* _Задание a_:
Ответьте по отрывку:
(i) К кому и куда рассказчица переехала с сыном весной?
(ii) Сколько ящиков фруктов пришло в посылке из Ташкента?
(iii) Какого числа были именины рассказчицы?

━━━━

Весной, когда в «ФЭКС» е шли съемки, был перерыв в занятиях. Я была мало занята, а потому забрала сына и переехала с ним к матери на Скачки. Я просто сжигала себя на солнце, выискивала кропотливые занятия, чтобы отвлечься. Между прочим, начала работать в «Ленинградской правде» в театральном отделе. Я давала рецензии о новых кинофильмах[328], для чего приходилось ежедневно просматривать 1–2 фильма, переписывала свою работу на машинке и отвозила в город на велосипеде. Велосипед был мужской, я ездила в брюках и в пиджаке.
Я получила из Ташкента большую посылку — 6 ящиков фруктов. Мы их ели сырыми, делали компоты, мороженое, держали их в леднике, но все-таки много испортилось. Ко дню моих именин, 24 июля[329], приехал Н.П. Он появился на Скачках сияющий, загорелый и сильно располневший. Он в первый раз увидел моего сына, остался им очень
доволен и заявил, что послезавтра мы уезжаем в Ташкент. Он даже не спрашивал, согласна ли я с ним ехать, но сам проявлял такую радость и такую уверенность, что у меня не хватило духу ему противоречить.
Мои именины справляли торжественно, пригласив массу знакомых, устроили крюшон, свертели мороженое, танцевали. Я позвала и моего фэксовского друга, с которым к этому времени сумела выровнять и упростить отношения ценой многих уступок с обеих сторон. Он мне признался, что терпеть меня не мог, что ему невыносимо было сознавать себя виновником таких страданий, но что теперь он полон лучших чувств в отношении меня и что я могу считать его своим искренним другом. Я приняла это, как оно есть, хотя это была горькая награда за столько месяцев испорченной были. Я позвала его потому, что Н.П. мог ему объяснить, каким путем можно поступить в авиацию. Часам к двум ночи все разошлись по домам, остались Н.П. и мой приятель. Я заставила Н.П. лечь на диван, а тот устроился на большом столе, ему надо было проводить какой-то физкультурный парад и встать в 6 ч. утра. Я ушла к себе в комнату, в которую надо было проходить через мамину. Н.П. был пьян, когда я с ним прощалась, и выражал мне неудовольствие, почему я его не беру к себе. Я настояла на том, чтобы он лег, и действительно, полчаса было тихо. Через открытые окна я слышала все, что делалось в зале. Слышала, как он ходил, как он разговаривал с моим сыном, приятелем, а тот уговаривал его лечь. Я несколько раз выходила посмотреть, что там происходят. Оказывается, Н.П. пытался улечься на столе с моим приятелем. Я несколько раз упрашивала его вернуться на место, он слушался, потом опять шел мешать заснуть моему другу. Я увидела, что за это время он много пил и, видимо, сделался настоящим алкоголиком. Я была рада сделать это открытие теперь же, пока не поздно, и хотя чувствовала в этом большую долю своей вины, ответственности перед ребенком за возможное будущее спасала меня от всяких сожалений.

━━━━

* _Задание b_: Верните из записей все строки, где встречается слово «greater». Регистр букв учитывается.

━━━━

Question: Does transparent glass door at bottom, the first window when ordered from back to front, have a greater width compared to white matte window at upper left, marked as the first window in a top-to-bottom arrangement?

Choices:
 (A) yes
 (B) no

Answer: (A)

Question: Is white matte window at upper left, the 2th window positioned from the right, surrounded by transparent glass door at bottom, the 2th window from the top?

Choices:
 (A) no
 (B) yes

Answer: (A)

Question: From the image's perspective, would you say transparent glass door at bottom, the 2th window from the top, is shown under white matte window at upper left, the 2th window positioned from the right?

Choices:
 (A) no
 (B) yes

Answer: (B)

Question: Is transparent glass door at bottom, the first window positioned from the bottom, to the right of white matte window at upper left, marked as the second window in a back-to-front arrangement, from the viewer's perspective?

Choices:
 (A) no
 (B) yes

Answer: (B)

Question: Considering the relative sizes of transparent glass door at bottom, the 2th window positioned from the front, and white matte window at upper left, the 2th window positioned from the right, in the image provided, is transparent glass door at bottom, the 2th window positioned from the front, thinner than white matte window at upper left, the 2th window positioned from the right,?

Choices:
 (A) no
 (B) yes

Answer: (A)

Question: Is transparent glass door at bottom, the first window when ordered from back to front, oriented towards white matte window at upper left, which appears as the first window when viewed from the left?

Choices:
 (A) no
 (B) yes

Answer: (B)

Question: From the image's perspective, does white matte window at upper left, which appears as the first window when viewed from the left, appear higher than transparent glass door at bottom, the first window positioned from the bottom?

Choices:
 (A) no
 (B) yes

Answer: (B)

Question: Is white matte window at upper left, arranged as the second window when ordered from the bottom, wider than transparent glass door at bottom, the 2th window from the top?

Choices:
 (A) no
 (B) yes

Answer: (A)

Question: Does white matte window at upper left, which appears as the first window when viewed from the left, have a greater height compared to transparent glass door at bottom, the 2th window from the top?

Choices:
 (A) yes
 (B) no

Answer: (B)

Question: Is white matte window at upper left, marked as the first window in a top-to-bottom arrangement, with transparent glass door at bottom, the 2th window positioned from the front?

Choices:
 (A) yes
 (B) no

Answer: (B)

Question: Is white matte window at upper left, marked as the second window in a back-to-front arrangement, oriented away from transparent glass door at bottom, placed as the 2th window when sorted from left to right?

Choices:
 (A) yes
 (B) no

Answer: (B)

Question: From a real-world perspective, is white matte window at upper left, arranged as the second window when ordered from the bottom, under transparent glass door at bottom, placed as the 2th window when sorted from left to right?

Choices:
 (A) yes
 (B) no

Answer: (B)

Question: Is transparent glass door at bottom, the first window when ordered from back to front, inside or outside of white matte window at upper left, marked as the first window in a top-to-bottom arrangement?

━━━━

* _Ваш ответ a_:
(i) К матери на Скачки.
(ii) Шесть ящиков.
(iii) 24 июля.

* _Ваш ответ b_:
Question: Does transparent glass door at bottom, the first window when ordered from back to front, have a greater width compared to white matte window at upper left, marked as the first window in a top-to-bottom arrangement?
Question: Does white matte window at upper left, which appears as the first window when viewed from the left, have a greater height compared to transparent glass door at bottom, the 2th window from the top?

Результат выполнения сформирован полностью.